Ideas flew fast and furiously during a speed-networking event Wednesday night, but it seems there is no quick fix to the underrepresentation of women in politics.
The Orillia chapter of the Canadian Federation of University Women (CFUW) organized the event at Orillia Secondary School as a way to discuss barriers women face when getting into politics, as well as solutions and how to implement them.
Seven current or former politicians took part: Simcoe North MPP Jill Dunlop, Orillia Coun. Pat Hehn, former provincial and federal Green party candidate Valerie Powell, former Rama First Nation chief Sharon Stinson Henry, former federal Liberal candidate Liz Riley, Severn Coun. Sarah Valiquette-Thompson and former NDP candidate Elizabeth Van Houtte, who is president of the party’s Simcoe North provincial riding association.
Each went from table to table, where attendees tackled the topic of the day.

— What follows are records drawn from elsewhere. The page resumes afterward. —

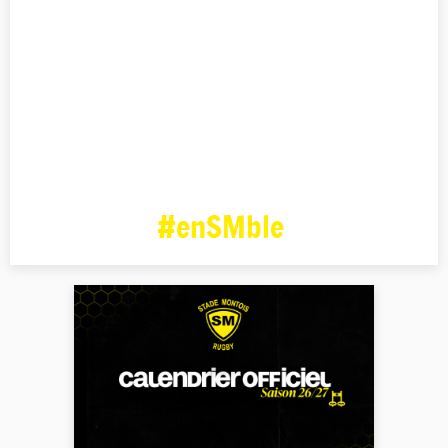
#enSMble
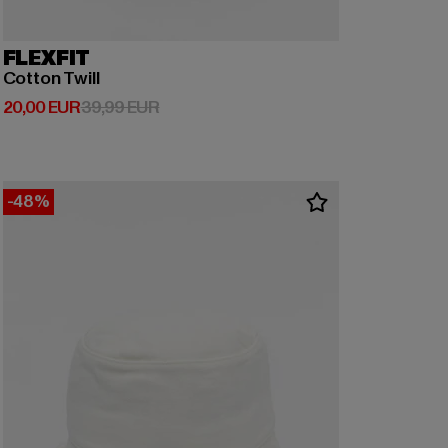
FLEXFIT
Cotton Twill
Derzeitiger Preis: 20,00 EUR
Aktionspreis: 39,99 EUR
20,00 EUR
39,99 EUR
-48%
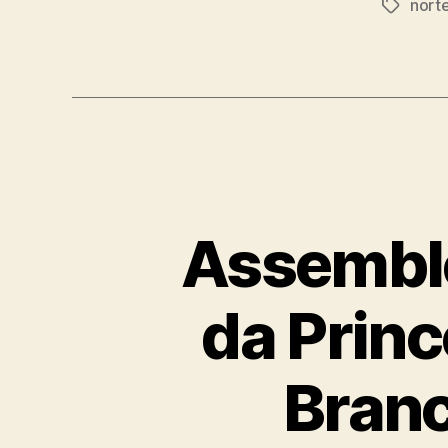
norte
Tags
Assemble
da Princ
Branc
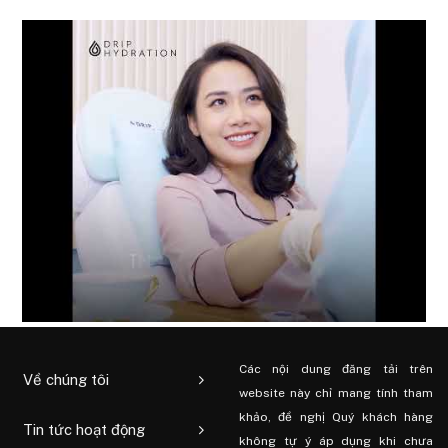
Các nội dung đăng tải trên
Về chúng tôi
website này chỉ mang tính tham
khảo, đề nghị Quý khách hàng
Tin tức hoạt động
không tự ý áp dụng khi chưa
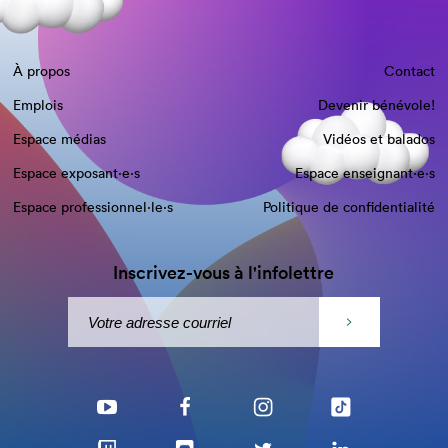
À propos
Contact
Emplois
Devenir bénévole!
Espace médias
Vidéos et balados
Espace exposant·e⋅s
Espace enseignant·e⋅s
Espace professionnel·le⋅s
Politique de confidentialité
Inscrivez-vous à l'infolettre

One group saw social media as a barrier, feeling women politicians are singled out more than men for criticism. Hehn offered some advice: Don’t feed the trolls.
“I don’t respond to trolls,” she said. “They’re nearly always the same people. It’s a no-win situation.”
Image also came up in some of the discussions as, again, some feel women face a double standard.
“A man can show up in jeans a shirt, but you have to wear a scarf and matching shoes,” Ellen Cohen said to Valiquette-Thompson.
“The struggle is real,” the councillor replied.
That sentiment was being contested at Michelle Day’s table.
“You don’t have to be like a man. You don’t have to just copy them,” said the local entrepreneur. “You don’t have to have a big or aggressive personality to have thoughts and ideas and to organize.”
Cohen ran that by Dunlop when the MPP made it to her table. She asked Dunlop how she maintains her “profile as an MPP, as a woman,” while having a male boss with a big personality. Dunlop said she does so by focusing on her riding, fighting for services such as transit, long-term care and skilled trades.
Almost 40 people showed up for the event. Only three of those in attendance were men and, of them, one was the moderator and one was a reporter. The forum was open to anyone.
“When men see an event (with a focus on women), they tend not to attend,” said CFUW Orillia president Mary Silk.
Barb Shakell-Barkey agreed, and said men “need to step up to the plate and be the support for women to run.”
It’s not about women trying to push men out of politics, she added.
“Sometimes men feel intimidated, but they need to be told that they are equal,” she said.
Wanda Minnings showed up Wednesday because she wanted to network, but it was also out of regret. She had considered running for Severn council in the last election. She didn’t, and the candidate in her ward was acclaimed.
“I’m owning it. I didn’t put my name forward,” she said. “That’s why I’m here — to learn more.”
Everyone seemed to agree underrepresentation of women in politics needs to change. Dunlop pointed out three of the four Simcoe North candidates in the last provincial election were women, but she acknowledged politics at every level would benefit from more gender diversity.
“If women don’t put their names forward, that’s not going to happen,” she said.